The impromptu early morning rally saw crowds of people heading to the famed Umayyad Square to show their support for Assad.
Draped in government flags and blaring patriotic tunes, dozens of Syrians arrived on bicycles, on foot and in cars spray painted with the red, white, and black colours of the Syrian flag.
Inspectors with the Organisation for the Prohibition of Chemical Weapons were due later Saturday to start work on a probe into the events of April 7 in Douma, the last rebel-held pocket of the onetime opposition stronghold of Eastern Ghouta near Damascus.
The Jaish al-Islam rebel group in control of Douma said the attack forced them to agree to a Russia-brokered evacuation deal, paving the way for Syria’s government to secure Eastern Ghouta.
Mohammad Alloush, a key member of Jaish al-Islam, said Saturday the Western strikes had not gone far enough.
“Punishing the instrument of the crime while keeping the criminal — a farce,” Alloush wrote on Twitter.
Syrian state media reported that internal security forces had entered Douma on Saturday and that the town would be secured within hours.

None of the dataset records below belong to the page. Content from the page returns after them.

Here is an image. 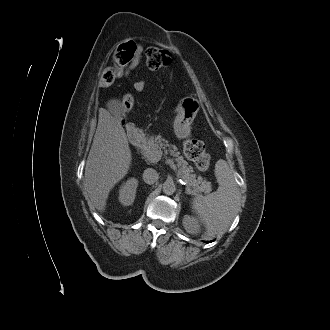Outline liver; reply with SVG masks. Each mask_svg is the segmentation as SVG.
Listing matches in <instances>:
<instances>
[{
  "label": "liver",
  "instance_id": "obj_1",
  "mask_svg": "<svg viewBox=\"0 0 330 330\" xmlns=\"http://www.w3.org/2000/svg\"><path fill=\"white\" fill-rule=\"evenodd\" d=\"M119 105L100 108L98 125L85 166V188L91 205L106 209L110 190L128 172L132 160L124 128L114 113Z\"/></svg>",
  "mask_w": 330,
  "mask_h": 330
}]
</instances>
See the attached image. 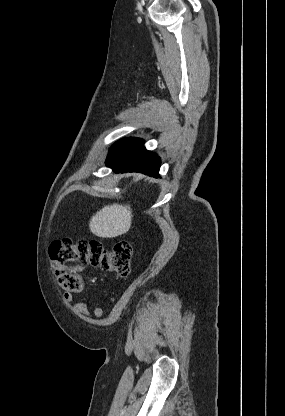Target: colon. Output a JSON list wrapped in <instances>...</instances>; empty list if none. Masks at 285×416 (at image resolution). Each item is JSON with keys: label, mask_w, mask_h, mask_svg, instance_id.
<instances>
[{"label": "colon", "mask_w": 285, "mask_h": 416, "mask_svg": "<svg viewBox=\"0 0 285 416\" xmlns=\"http://www.w3.org/2000/svg\"><path fill=\"white\" fill-rule=\"evenodd\" d=\"M49 254L59 285L67 291L79 292L84 286L80 273L89 265L127 277L132 247L126 241L106 248L98 241L63 239L51 244Z\"/></svg>", "instance_id": "1"}]
</instances>
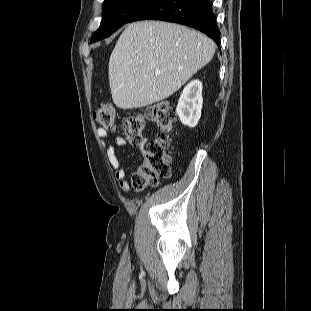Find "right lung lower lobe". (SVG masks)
I'll list each match as a JSON object with an SVG mask.
<instances>
[{"instance_id":"right-lung-lower-lobe-1","label":"right lung lower lobe","mask_w":311,"mask_h":311,"mask_svg":"<svg viewBox=\"0 0 311 311\" xmlns=\"http://www.w3.org/2000/svg\"><path fill=\"white\" fill-rule=\"evenodd\" d=\"M162 20L197 29L212 38L220 47V31L209 0H153L129 20Z\"/></svg>"}]
</instances>
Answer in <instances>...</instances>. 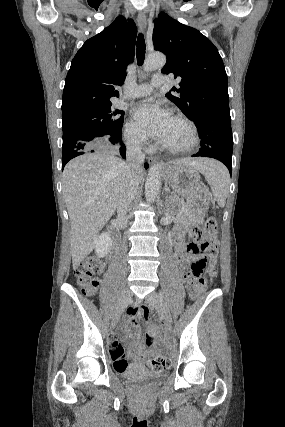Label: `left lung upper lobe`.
<instances>
[{
    "label": "left lung upper lobe",
    "mask_w": 285,
    "mask_h": 427,
    "mask_svg": "<svg viewBox=\"0 0 285 427\" xmlns=\"http://www.w3.org/2000/svg\"><path fill=\"white\" fill-rule=\"evenodd\" d=\"M153 44L167 57L162 73L181 80L166 97L189 119L206 113L230 116L227 74L208 38L162 12L154 23Z\"/></svg>",
    "instance_id": "left-lung-upper-lobe-1"
}]
</instances>
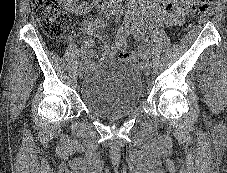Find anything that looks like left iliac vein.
Instances as JSON below:
<instances>
[{
  "instance_id": "4c4485c4",
  "label": "left iliac vein",
  "mask_w": 227,
  "mask_h": 173,
  "mask_svg": "<svg viewBox=\"0 0 227 173\" xmlns=\"http://www.w3.org/2000/svg\"><path fill=\"white\" fill-rule=\"evenodd\" d=\"M142 71H143V73H144L146 76L150 75L151 66H150L149 64H147V62L144 63L143 66H142Z\"/></svg>"
}]
</instances>
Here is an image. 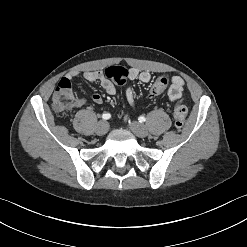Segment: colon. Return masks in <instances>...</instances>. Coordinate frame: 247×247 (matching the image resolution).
<instances>
[{"mask_svg":"<svg viewBox=\"0 0 247 247\" xmlns=\"http://www.w3.org/2000/svg\"><path fill=\"white\" fill-rule=\"evenodd\" d=\"M104 75L111 82L122 85L127 81L129 71L121 66H111L105 70ZM167 84V77L158 78L151 88V94H161L166 89ZM74 100L75 98L72 94L71 86L68 83L59 82L53 95V106L55 109L60 112H66L73 108ZM173 115L175 127L180 130L184 126L187 116V106L183 101L176 103Z\"/></svg>","mask_w":247,"mask_h":247,"instance_id":"5ec220e1","label":"colon"}]
</instances>
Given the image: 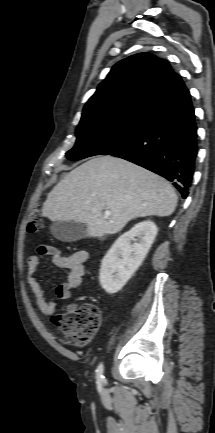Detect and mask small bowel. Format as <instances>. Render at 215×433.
<instances>
[{
  "instance_id": "1",
  "label": "small bowel",
  "mask_w": 215,
  "mask_h": 433,
  "mask_svg": "<svg viewBox=\"0 0 215 433\" xmlns=\"http://www.w3.org/2000/svg\"><path fill=\"white\" fill-rule=\"evenodd\" d=\"M38 253L49 257L55 267L69 270L66 281L56 287L55 295L60 299H70L73 292L81 286L85 275L86 262L89 259V252L82 249L69 255H63L57 248L43 244L39 246ZM26 263L27 280L36 305L42 313L50 315L56 310V304L53 300L46 298L36 277L39 257L29 255ZM69 309H74V306L71 305Z\"/></svg>"
}]
</instances>
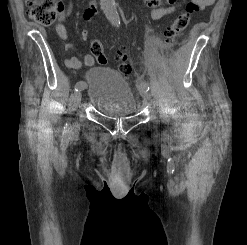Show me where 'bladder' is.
<instances>
[{
	"label": "bladder",
	"instance_id": "bladder-1",
	"mask_svg": "<svg viewBox=\"0 0 247 245\" xmlns=\"http://www.w3.org/2000/svg\"><path fill=\"white\" fill-rule=\"evenodd\" d=\"M89 102L107 116H128L137 111V98L129 82L117 71L96 66L88 70Z\"/></svg>",
	"mask_w": 247,
	"mask_h": 245
}]
</instances>
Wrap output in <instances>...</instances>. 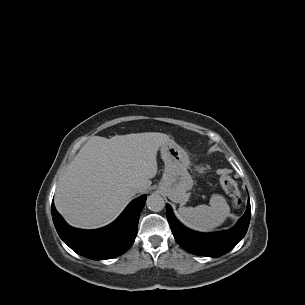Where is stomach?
<instances>
[{
	"label": "stomach",
	"mask_w": 305,
	"mask_h": 305,
	"mask_svg": "<svg viewBox=\"0 0 305 305\" xmlns=\"http://www.w3.org/2000/svg\"><path fill=\"white\" fill-rule=\"evenodd\" d=\"M161 158L165 163V171L159 190L175 203L184 204L192 188L193 180L187 169L189 156L187 152L173 140L161 145Z\"/></svg>",
	"instance_id": "1"
}]
</instances>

The strikes had been expected since harrowing footage surfaced of the aftermath of the attack in Douma, which prompted a furious reaction from Trump.
Trump’s anger was shared by France’s President Emmanuel Macron, who signed his country up for a joint response.
“We cannot tolerate the normalisation of the use of chemical weapons,” Macron said in a statement.
France said it fired cruise missiles from frigates in the Mediterranean and deployed fighter jets from home bases as part of its strikes.
Foreign Minister Jean-Yves Le Drian said “a large part” of the Damascus government’s stocks of chemical weapons had been destroyed.
Britain’s defence ministry said that four British Tornado jets had fired Storm Shadow missiles at a base 15 miles (25 kilometres) west of Homs city.
“This collective action sends a clear message that the international community will not stand by and tolerate the use of chemical weapons,” Prime Minister Theresa May said at a press conference after the strikes.
– UN chief urges restraint –
In the days between the attack in Douma and the US-led response, Washington and Moscow clashed repeatedly in duelling statements and debates.
Moscow denied Assad had any role in the alleged attack, pushing a variety of alternative theories that peaked with a claim that Britain staged the event.
Washington, Paris and London have nevertheless insisted that their own secret intelligence points to Assad’s guilt, and on Friday, a US spokeswoman said they had “proof.”
The Western leaders apparently found the evidence conclusive enough to launch a punitive strike, but other observers are concerned the crisis could escalate.
The Russian military had vowed to respond to any attack, and Russian President Vladimir Putin’s administration had repeatedly warned that Trump was taking America down a dangerous path.
UN Secretary General Antonio Guterres on Saturday called for calm, delaying a planned trip to Saudi Arabia to deal with the aftermath of the military action.
“I urge all member states to show restraint in these dangerous circumstances,” he said in a statement.